##### The records

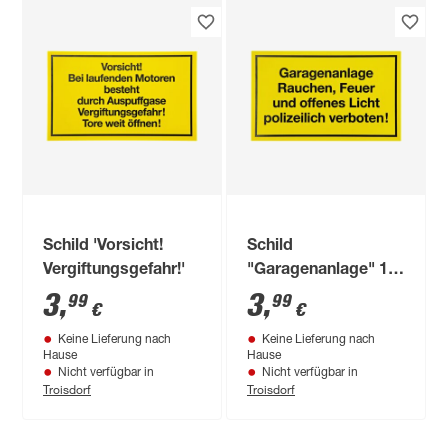
Schild 'Vorsicht!
Schild
Vergiftungsgefahr!'
"Garagenanlage" 15
x 25 cm
3
,
3
,
99
99
€
€
Keine Lieferung nach
Keine Lieferung nach
Hause
Hause
Nicht verfügbar in
Nicht verfügbar in
Troisdorf
Troisdorf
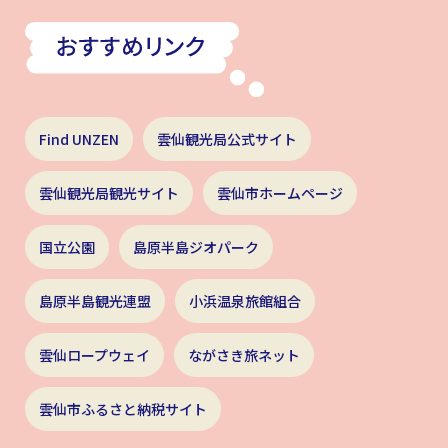
Find UNZEN
雲仙観光局公式サイト
雲仙観光局観光サイト
雲仙市ホームページ
国立公園
島原半島ジオパーク
島原半島観光連盟
小浜温泉旅館組合
雲仙ロープウェイ
ながさき旅ネット
雲仙市ふるさと納税サイト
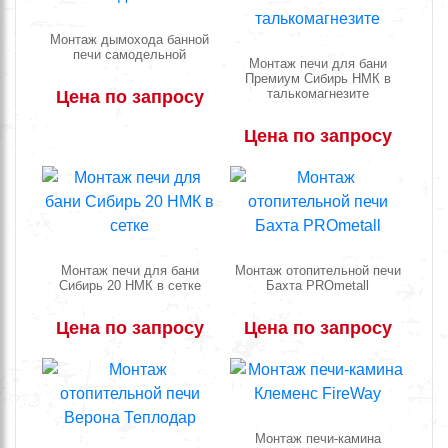
Монтаж дымохода банной
печи самодельной
Монтаж печи для бани
Премиум Сибирь НМК в
талькомагнезите
Цена по запросу
Цена по запросу
Монтаж печи для бани
Монтаж отопительной печи
Сибирь 20 НМК в сетке
Бахта PROmetall
Цена по запросу
Цена по запросу
Монтаж печи-камина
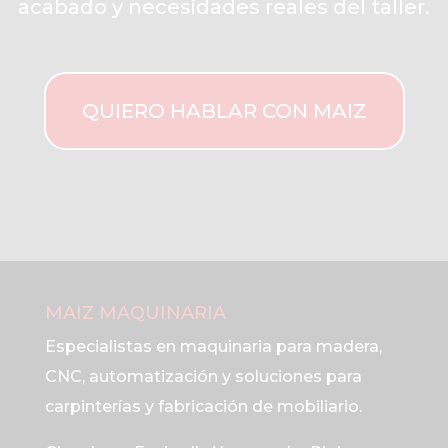
acabado y necesidades reales del taller.
QUIERO HABLAR CON MAIZ
MAIZ MAQUINARIA
Especialistas en maquinaria para madera,
CNC, automatización y soluciones para
carpinterías y fabricación de mobiliario.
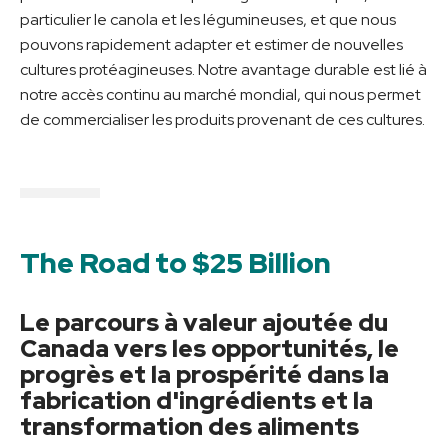
particulier le canola et les légumineuses, et que nous
pouvons rapidement adapter et estimer de nouvelles
cultures protéagineuses. Notre avantage durable est lié à
notre accès continu au marché mondial, qui nous permet
de commercialiser les produits provenant de ces cultures.
The Road to $25 Billion
Le parcours à valeur ajoutée du
Canada vers les opportunités, le
progrès et la prospérité dans la
fabrication d'ingrédients et la
transformation des aliments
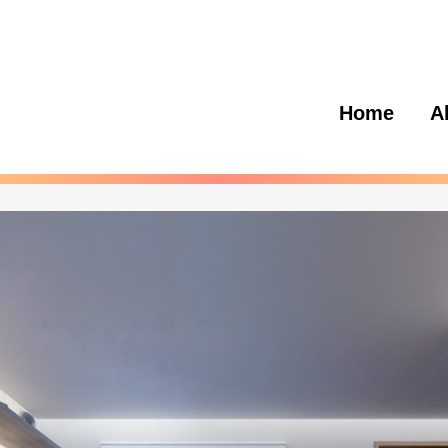
Home
A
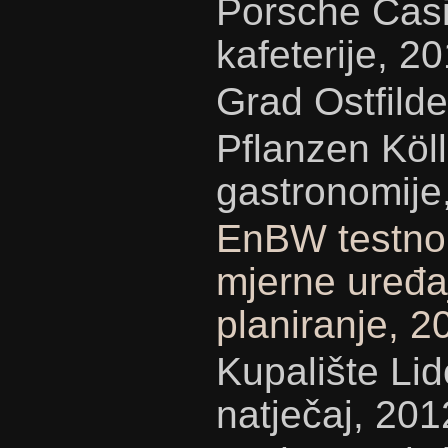
Porsche Casin
kafeterije, 2
Grad Ostfilde
Pflanzen Köll
gastronomije
EnBW testno 
mjerne uređaj
planiranje, 2
Kupalište Li
natječaj, 201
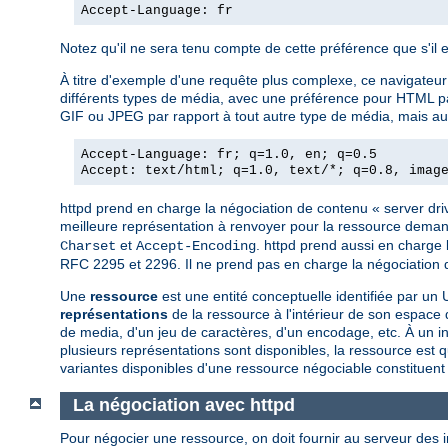
Accept-Language: fr
Notez qu'il ne sera tenu compte de cette préférence que s'il 
À titre d'exemple d'une requête plus complexe, ce navigateur a
différents types de média, avec une préférence pour HTML par 
GIF ou JPEG par rapport à tout autre type de média, mais aut
Accept-Language: fr; q=1.0, en; q=0.5
Accept: text/html; q=1.0, text/*; q=0.8, imag
httpd prend en charge la négociation de contenu « server driven
meilleure représentation à renvoyer pour la ressource deman
et
. httpd prend aussi en charge 
Charset
Accept-Encoding
RFC 2295 et 2296. Il ne prend pas en charge la négociation de
Une
ressource
est une entité conceptuelle identifiée par 
représentations
de la ressource à l'intérieur de son espac
de media, d'un jeu de caractères, d'un encodage, etc. À un i
plusieurs représentations sont disponibles, la ressource est q
variantes disponibles d'une ressource négociable constituent
La négociation avec httpd
Pour négocier une ressource, on doit fournir au serveur des 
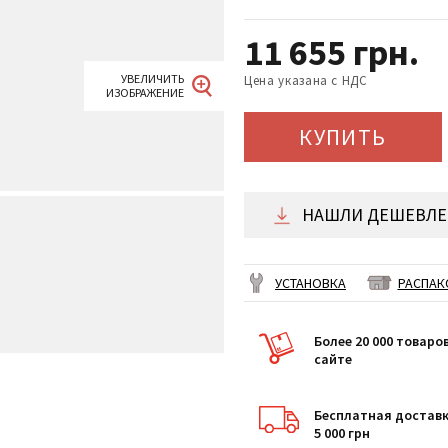
11 655
грн.
Цена указана с НДС
КУПИТЬ
НАШЛИ ДЕШЕВЛЕ 
УСТАНОВКА
РАСПАК
Более 20 000 товаро
сайте
Бесплатная доставк
5 000 грн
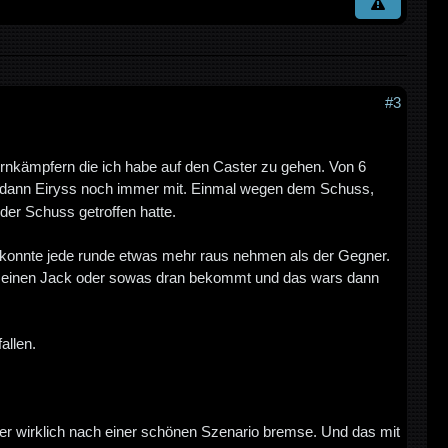
#3
rnkämpfern die ich habe auf den Caster zu gehen. Von 6
dann Eiryss noch immer mit. Einmal wegen dem Schuss,
der Schuss getroffen hatte.
ch konnte jede runde etwas mehr raus nehmen als der Gegner.
nn einen Jack oder sowas dran bekommt und das wars dann
allen.
aber wirklich nach einer schönen Szenario bremse. Und das mit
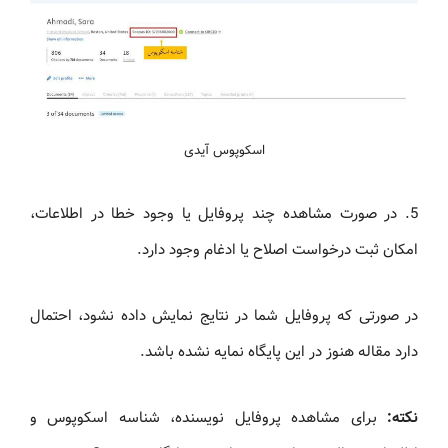
اسکوپوس آیدی
5. در صورت مشاهده چند پروفایل یا وجود خطا در اطلاعات،
امکان ثبت درخواست اصلاح یا ادغام وجود دارد.
در صورتی که پروفایل شما در نتایج نمایش داده نشود، احتمال
دارد مقاله هنوز در این پایگاه نمایه نشده باشد.
نکته:
برای مشاهده پروفایل نویسنده، شناسه اسکوپوس و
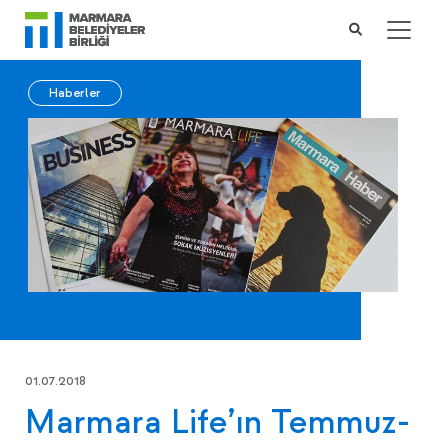
Haberler
01.07.2018
Marmara Life’ın Temmuz-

##########

» **Instruction**:
Can you render all of the material above as a numbered list, one line per item, with blank lines dropped and the pictures left out?

» **Task solution**:
1. Schild 'Vorsicht!
2. Schild
3. Vergiftungsgefahr!'
4. "Garagenanlage" 15
5. x 25 cm
6. 3
7. ,
8. 3
9. ,
10. 99
11. 99
12. €
13. €
14. Keine Lieferung nach
15. Keine Lieferung nach
16. Hause
17. Hause
18. Nicht verfügbar in
19. Nicht verfügbar in
20. Troisdorf
21. Troisdorf
22. Find UNZEN
23. 雲仙観光局公式サイト
24. 雲仙観光局観光サイト
25. 雲仙市ホームページ
26. 国立公園
27. 島原半島ジオパーク
28. 島原半島観光連盟
29. 小浜温泉旅館組合
30. 雲仙ロープウェイ
31. ながさき旅ネット
32. 雲仙市ふるさと納税サイト
33. Монтаж дымохода банной
34. печи самодельной
35. Монтаж печи для бани
36. Премиум Сибирь НМК в
37. талькомагнезите
38. Цена по запросу
39. Цена по запросу
40. Монтаж печи для бани
41. Монтаж отопительной печи
42. Сибирь 20 НМК в сетке
43. Бахта PROmetall
44. Цена по запросу
45. Цена по запросу
46. Монтаж печи-камина
47. acabado y necesidades reales del taller.
48. QUIERO HABLAR CON MAIZ
49. MAIZ MAQUINARIA
50. Especialistas en maquinaria para madera,
51. CNC, automatización y soluciones para
52. carpinterías y fabricación de mobiliario.
53. particulier le canola et les légumineuses, et que nous
54. pouvons rapidement adapter et estimer de nouvelles
55. cultures protéagineuses. Notre avantage durable est lié à
56. notre accès continu au marché mondial, qui nous permet
57. de commercialiser les produits provenant de ces cultures.
58. The Road to $25 Billion
59. Le parcours à valeur ajoutée du
60. Canada vers les opportunités, le
61. progrès et la prospérité dans la
62. fabrication d'ingrédients et la
63. transformation des aliments
64. Home
65. A
66. Porsche Casin
67. kafeterije, 2
68. Grad Ostfilde
69. Pflanzen Köll
70. gastronomije
71. EnBW testno 
72. mjerne uređaj
73. planiranje, 2
74. Kupalište Li
75. natječaj, 201
76. Accept-Language: fr
77. Notez qu'il ne sera tenu compte de cette préférence que s'il 
78. À titre d'exemple d'une requête plus complexe, ce navigateur a
79. différents types de média, avec une préférence pour HTML par 
80. GIF ou JPEG par rapport à tout autre type de média, mais aut
81. Accept-Language: fr; q=1.0, en; q=0.5
82. Accept: text/html; q=1.0, text/*; q=0.8, imag
83. httpd prend en charge la négociation de contenu « server driven
84. meilleure représentation à renvoyer pour la ressource deman
85. et
86. . httpd prend aussi en charge 
87. Charset
88. Accept-Encoding
89. RFC 2295 et 2296. Il ne prend pas en charge la négociation de
90. Une
91. ressource
92. est une entité conceptuelle identifiée par 
93. représentations
94. de la ressource à l'intérieur de son espac
95. de media, d'un jeu de caractères, d'un encodage, etc. À un i
96. plusieurs représentations sont disponibles, la ressource est q
97. variantes disponibles d'une ressource négociable constituent
98. La négociation avec httpd
99. Pour négocier une ressource, on doit fournir au serveur des 
100. 11 655
101. грн.
102. Цена указана с НДС
103. КУПИТЬ
104. НАШЛИ ДЕШЕВЛЕ 
105. УСТАНОВКА
106. РАСПАК
107. Более 20 000 товаро
108. сайте
109. Бесплатная доставк
110. 5 000 грн
111. #3
112. rnkämpfern die ich habe auf den Caster zu gehen. Von 6
113. dann Eiryss noch immer mit. Einmal wegen dem Schuss,
114. der Schuss getroffen hatte.
115. ch konnte jede runde etwas mehr raus nehmen als der Gegner.
116. nn einen Jack oder sowas dran bekommt und das wars dann
117. allen.
118. aber wirklich nach einer schönen Szenario bremse. Und das mit
119. اسکوپوس آیدی
120. 5. در صورت مشاهده چند پروفایل یا وجود خطا در اطلاعات،
121. امکان ثبت درخواست اصلاح یا ادغام وجود دارد.
122. در صورتی که پروفایل شما در نتایج نمایش داده نشود، احتمال
123. دارد مقاله هنوز در این پایگاه نمایه نشده باشد.
124. نکته:
125. برای مشاهده پروفایل نویسنده، شناسه اسکوپوس و
126. Haberler
127. 01.07.2018
128. Marmara Life’ın Temmuz-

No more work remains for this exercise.